Today we had a snow day. We shouldn’t have, but I’m not going to complain one iota. I needed it. Call it a recentering day, if you will.
Monday evening I learned that I had not received a job offer for a position that I really wanted. REALLY wanted. I’m not devastated, mind you, but I am incredibly disappointed. Don’t get me wrong, I love my job. . . there are just certain aspects of my job that have destroyed me from the inside out for the past, well, since my third year here. I’ve either been too afraid to change it, not willing to take the positions (locations) offered to me, or for some other reason–unable to move. Once a person is tenured, it’s nearly impossible to move. I thought with the five books in six years, the last two having won awards, I would never look as good to potential employers. Finding a job in this profession is sometimes just a crapshoot. They may advertise one thing, but hire in a completely different field (do to administration/faculty political infighting). Or they may choose the newbie that they can mold in their own image, instead of someone who has been pre-molded. Or they might just not like where I went to grad school. You never, ever know. I’ve been on search committees, and I know how it works.

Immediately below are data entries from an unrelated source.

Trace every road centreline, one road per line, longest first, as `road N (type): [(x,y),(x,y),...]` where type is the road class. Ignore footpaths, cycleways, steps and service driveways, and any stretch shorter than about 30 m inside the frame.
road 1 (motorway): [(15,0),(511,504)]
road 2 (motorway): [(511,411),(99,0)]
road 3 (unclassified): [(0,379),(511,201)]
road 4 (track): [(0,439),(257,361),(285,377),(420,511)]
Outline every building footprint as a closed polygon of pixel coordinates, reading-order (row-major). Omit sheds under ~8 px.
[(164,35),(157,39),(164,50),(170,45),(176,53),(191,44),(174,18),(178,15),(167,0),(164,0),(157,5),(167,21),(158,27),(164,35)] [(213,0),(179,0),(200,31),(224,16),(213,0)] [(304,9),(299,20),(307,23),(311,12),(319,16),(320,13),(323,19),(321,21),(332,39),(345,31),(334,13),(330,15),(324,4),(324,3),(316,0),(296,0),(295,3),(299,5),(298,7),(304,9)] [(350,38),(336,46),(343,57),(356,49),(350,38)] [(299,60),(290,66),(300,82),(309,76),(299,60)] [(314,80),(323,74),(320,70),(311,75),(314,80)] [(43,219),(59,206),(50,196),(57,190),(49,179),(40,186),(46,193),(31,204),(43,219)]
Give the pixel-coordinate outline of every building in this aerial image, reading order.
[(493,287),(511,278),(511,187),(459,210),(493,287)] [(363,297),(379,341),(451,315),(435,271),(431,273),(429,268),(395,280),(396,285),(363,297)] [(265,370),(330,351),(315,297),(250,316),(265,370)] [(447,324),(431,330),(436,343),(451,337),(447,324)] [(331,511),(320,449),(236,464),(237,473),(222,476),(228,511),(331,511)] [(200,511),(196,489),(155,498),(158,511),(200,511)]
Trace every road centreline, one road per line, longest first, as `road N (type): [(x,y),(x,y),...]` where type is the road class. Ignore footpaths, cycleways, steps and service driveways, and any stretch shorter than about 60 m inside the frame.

My profession is impossible to describe to someone on the outside, let’s just say when the stakes are lower (as they are in education), the fighting and weirdness can be devastating. I had hoped to start all over on the tenure and promotion track–like a newbie–and I would have been paid more as a starting faculty at this other place than I make now after being promoted as high as I can go (and after 17 years teaching here). This time, it wasn’t about the money. Not even remotely.
I digress. Sorry, it has really weighed on my mind, caused me to pull back from training a bit, and I have over-eaten this week as a result. Back on the bandwagon!
Unfortunately, Tuesday the weather folks announced a walloping storm galloping our direction. So much for the 50 degree days, eh? I began mentally preparing for the storm, the darkness, the cold, the continuing winter of hibernation and indoor activity. Booo.
I swam Tuesday morning.
Wednesday, my annoying (sorry, Dulce) dog–when she chooses not to sleep in her kennel–has been waking me up every morning around 3:30, then about every 20-30 minutes from that point until I get out of bed. I usually get up at 6:30am or so. Well, Wednesday I was so pissed off I just got up and started grading papers. We only have one car for a while, so we have to carpool—which is fine, but my honey counts pollen for the city every day at 8. Even when I don’t have to go in until 10:00am, I have to be there early to take him. So, Wednesday I was tired, depressed, grumpy, and had a headache from all the busy-ness of the day.
Thursday, today, the university called for a snow day (yay!) because we were supposed to have over 10″ by early afternoon. It didn’t happen. Heck, it didn’t even start to snow until after 10:00am! I just did the snowblowing an hour ago and we only had about 3-4″, maybe. It’s still snowing. More tonight, but only 5-8″. I doubt the university will jump to cancel classes so quickly for tomorrow. The weather folks blew that!
After trying to ignore my annoying dog from about 4:15 on, I finally gave in and took her outside at 5:30 and checked the news. NO SCHOOL! By 6:15am, I had dragged my sweetie to the gym for some workout time! I couldn’t get him to stay long, just long enough for me to do 3 miles on the treadmill. I wish I could have stayed longer to do strength training, or at least core exercises. Oh well. Next time he can wait.
So tomorrow I will probably drive to school in treacherous, snowy streets, because our administration felt guilty about cancelling today. Sigh. That’s okay. I just give exams. In the afternoon I’ll hit my bike trainer and crank out some miles.
In the meantime, I’m trying to find that positive center again. Perhaps thinking forward to my fiftieth birthday in December. Yes. I’m old. Someone said, “what do you want for your birthday?”
Without hesitation, this popped out of my mouth–surprising even myself a little bit: “A Gallery Show of my photography!”
I need to make that happen. Maybe that’s my ticket. Maybe.
In the meantime, all of you blogger-friends, I’m eating up your training and motivational blogs because I need them right now. So keep them coming. I love y’all, I really do.
[maybe I'm also a little depressed because I may not make my fundraising goal for the book about my Dad's journey into Alzheimer's. . . that has to be my number one goal until the deadline: march 3]
In the meantime, I have another race in just over 30 days! I am so excited because I hear that not only do they have a great shwag bag, but my HUBBY is going to do it with me (well, on the same day–we won’t be “with” each other!). Yay!